[Collected data]

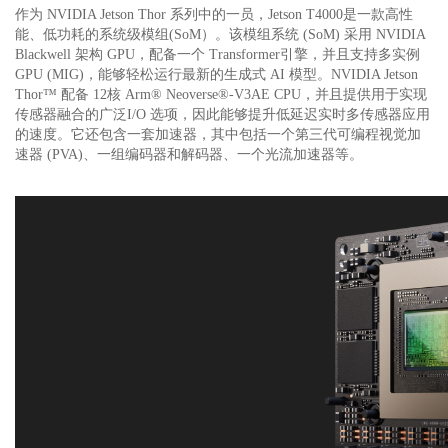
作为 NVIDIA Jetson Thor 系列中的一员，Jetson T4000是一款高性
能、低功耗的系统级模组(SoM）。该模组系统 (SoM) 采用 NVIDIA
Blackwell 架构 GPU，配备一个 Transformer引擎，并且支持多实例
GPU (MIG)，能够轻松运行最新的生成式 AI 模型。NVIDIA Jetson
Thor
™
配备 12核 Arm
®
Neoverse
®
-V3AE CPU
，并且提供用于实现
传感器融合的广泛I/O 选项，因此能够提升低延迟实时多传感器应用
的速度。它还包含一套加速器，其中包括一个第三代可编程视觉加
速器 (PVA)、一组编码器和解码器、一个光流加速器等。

• [About this task]: Go through the records above and copy each line where "Jetson" is found.

• [The answer]:
作为 NVIDIA Jetson Thor 系列中的一员，Jetson T4000是一款高性
GPU (MIG)，能够轻松运行最新的生成式 AI 模型。NVIDIA Jetson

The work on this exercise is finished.